→ **INSTRUCTION**
The records that follow are to be transcribed in full, without their images.

====== EXERCISE MATERIALS ======

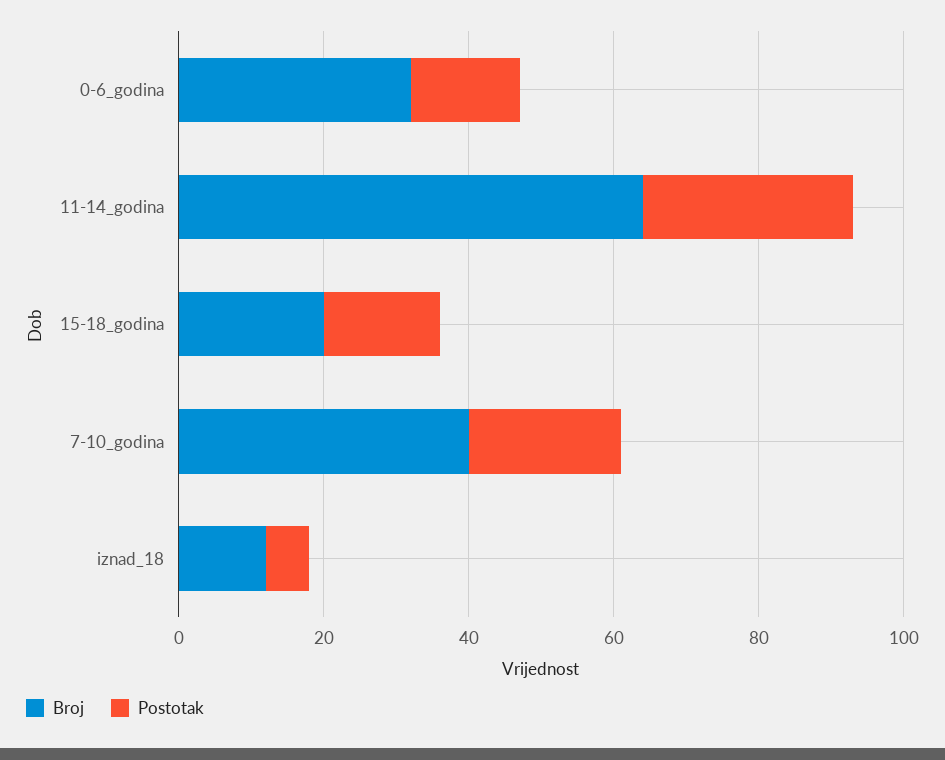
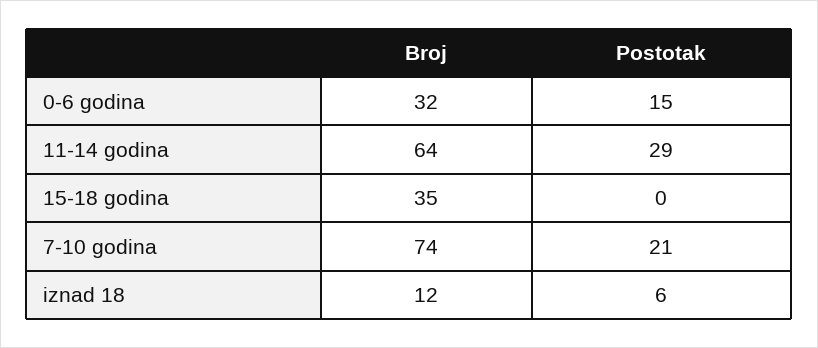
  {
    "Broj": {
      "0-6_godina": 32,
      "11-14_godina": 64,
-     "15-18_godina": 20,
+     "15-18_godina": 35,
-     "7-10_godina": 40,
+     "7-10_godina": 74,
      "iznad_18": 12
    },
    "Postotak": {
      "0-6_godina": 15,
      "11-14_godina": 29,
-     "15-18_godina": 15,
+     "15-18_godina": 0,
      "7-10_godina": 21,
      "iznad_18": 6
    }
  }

======

→ **EXERCISE RESPONSE**
  {
    "Broj": {
      "0-6_godina": 32,
      "11-14_godina": 64,
-     "15-18_godina": 20,
+     "15-18_godina": 35,
-     "7-10_godina": 40,
+     "7-10_godina": 74,
      "iznad_18": 12
    },
    "Postotak": {
      "0-6_godina": 15,
      "11-14_godina": 29,
-     "15-18_godina": 15,
+     "15-18_godina": 0,
      "7-10_godina": 21,
      "iznad_18": 6
    }
  }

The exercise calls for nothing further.